Different from batch-job, the command single-job only run a single job each time and should be noted as one of arguments when running a job. For example, when running a sample job which reads data from source-table and write them into target-table, the command is as follows:

# run single job by `spark-submit`
spark-submit --class com.github.sharpdata.sharpetl.spark.Entrypoint spark/build/libs/spark-1.0.0-SNAPSHOT.jar single-job --name=source-table --period=1440 --datasource=sales.online_order --default-start-time="2021-09-30 00:00:00" --local --once

# run single job locally
./gradlew :spark:run --args="single-job --name=source-table --period=1440 --datasource=sales.online_order --default-start-time='2021-09-30 00:00:00' --local --once"

Parameters

common command params

  1. --local

Declare that the job is running in standalone mode. If --local not provided, the job will try running with Hive support enabled.

  1. --release-resource

The function is to automatically close spark session after job completion.

  1. --skip-running

When there is a flash crash, use --skip-running to set last job status(in running state) as failed and start a new one.

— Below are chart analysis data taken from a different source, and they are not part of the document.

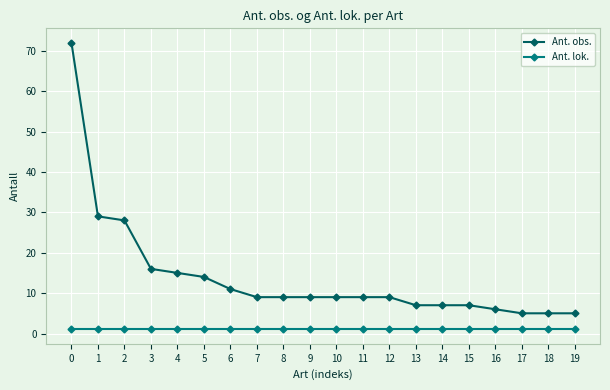

Reading left to right, transcribe all the data shown in this chart.

Ant. obs.: 0=72	1=29	2=28	3=16	4=15	5=14	6=11	7=9	8=9	9=9	10=9	11=9	12=9	13=7	14=7	15=7	16=6	17=5	18=5	19=5
Ant. lok.: 0=1	1=1	2=1	3=1	4=1	5=1	6=1	7=1	8=1	9=1	10=1	11=1	12=1	13=1	14=1	15=1	16=1	17=1	18=1	19=1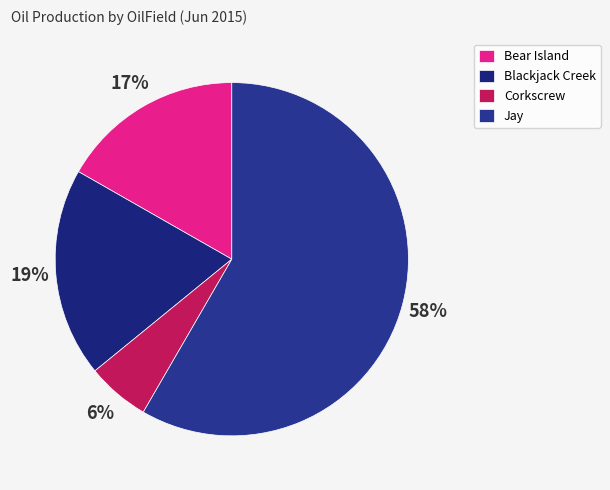

The Bear Island slice represents 17% of the pie. True or false?

True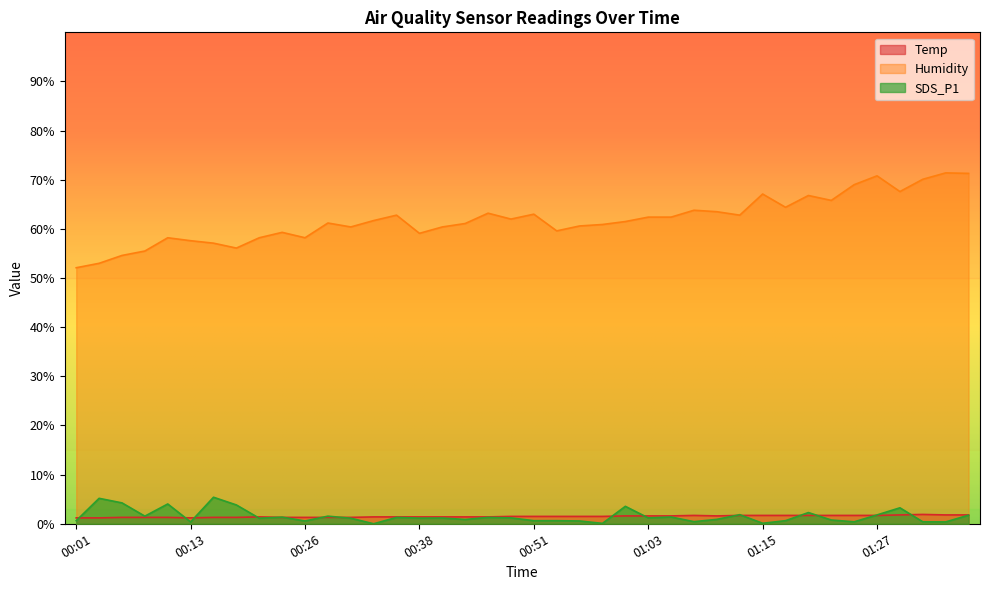

What position from the left is 00:36?

15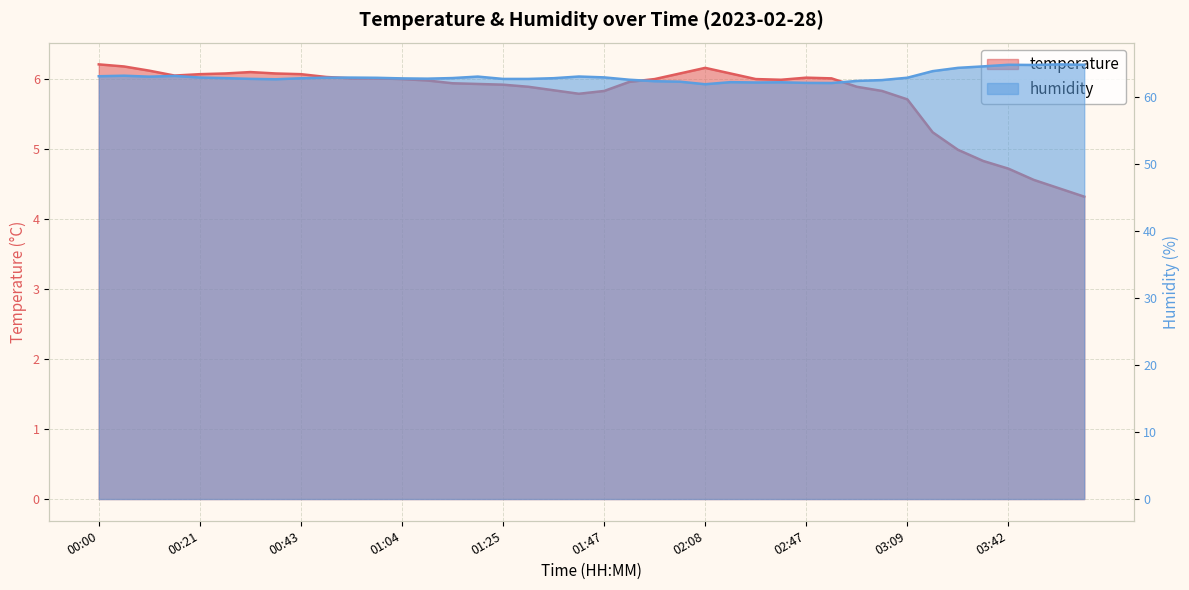

Is it true that humidity equals 63.1 at 00:16?

True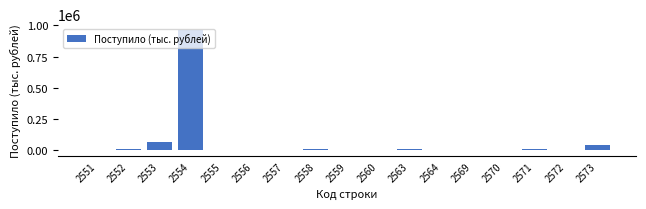

What is the maximum value shown in the chart?

962467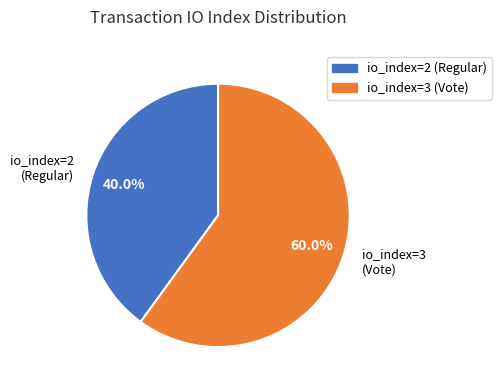

What is the smallest slice in the pie chart?

io_index=2 (Regular)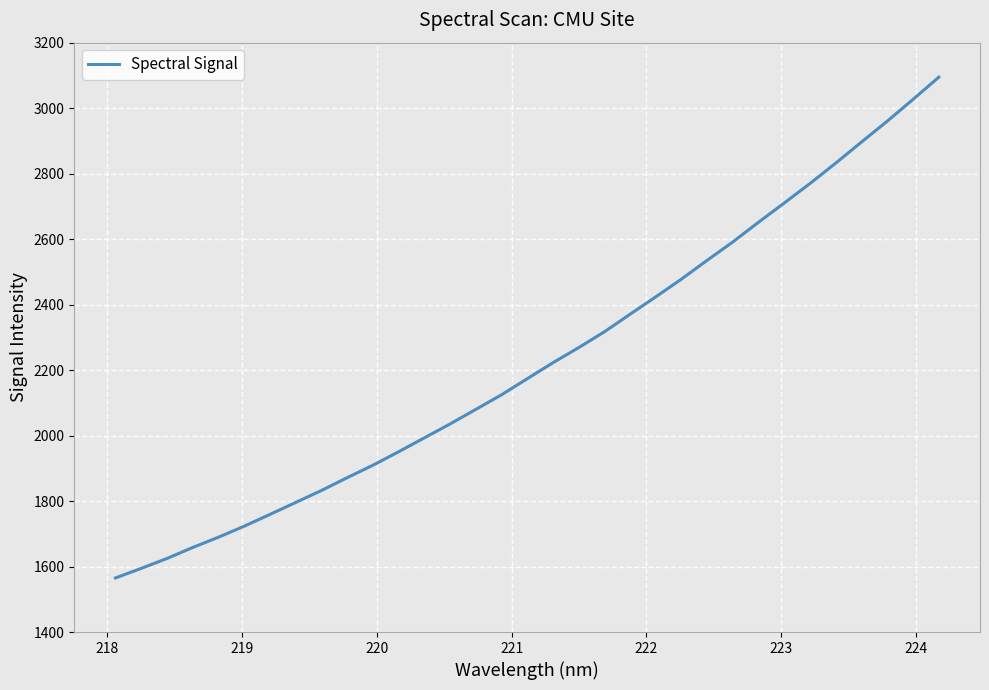

What is the greatest value displayed?

3094.7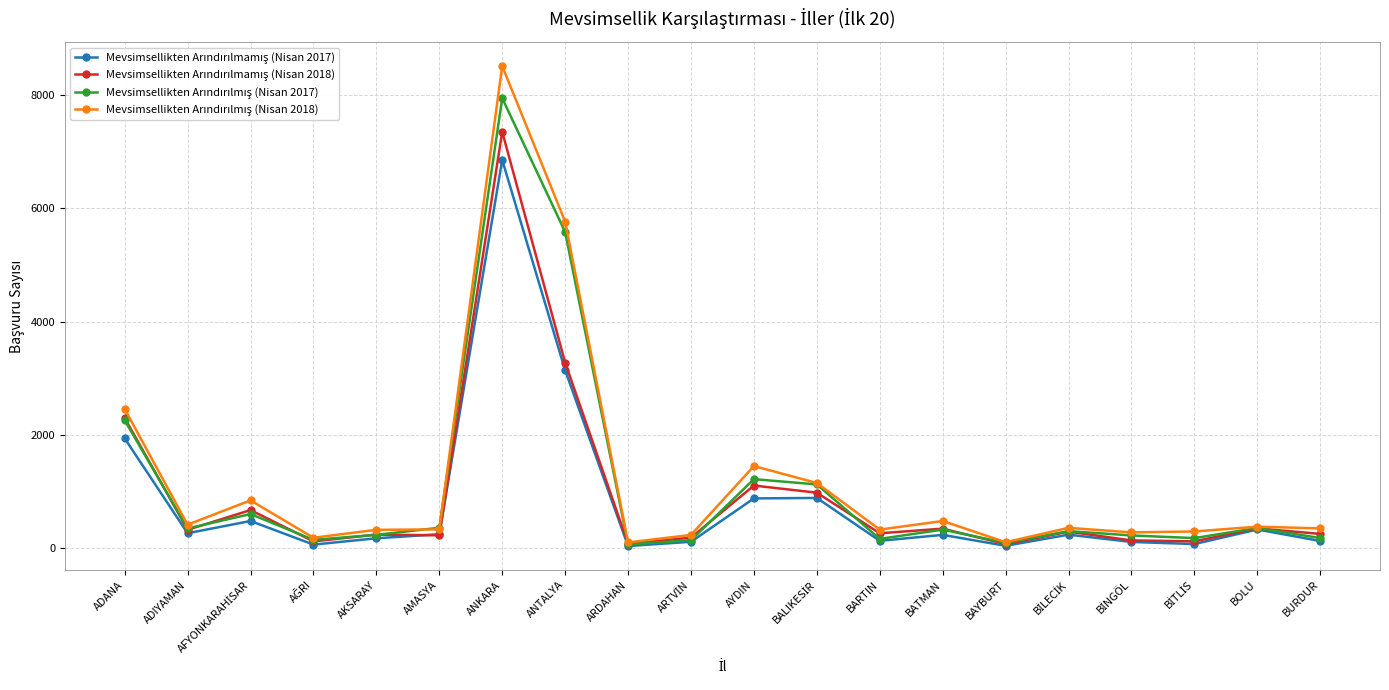

What is the label of the 13th point from the left?

BARTIN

  1. --default-start / --default-start-time

Specify the default start time(eg, 20210101000000)/incremental id of this job. If the command is running for the first time, the default time would be the time set by the argument. If not, the argument would not work.

  1. --once

It means that the job only run one time(for testing usage).

  1. --env

Specify the default env path: local/test/dev/qa/prod running the job.

  1. --property

Using specific property file, eg --property=hdfs:///user/admin/etl-conf/etl.properties

  1. --override

Overriding config in properties file, eg --override=etl.workflow.path=hdfs:///user/hive/sharp-etl,a=b,c=d

single-job params

  1. --name

Specify the name of the job to run and the name is required.

  1. --period

Specify the period of job execution.

  1. -h / --help

Take an example of parameters and its default value is false.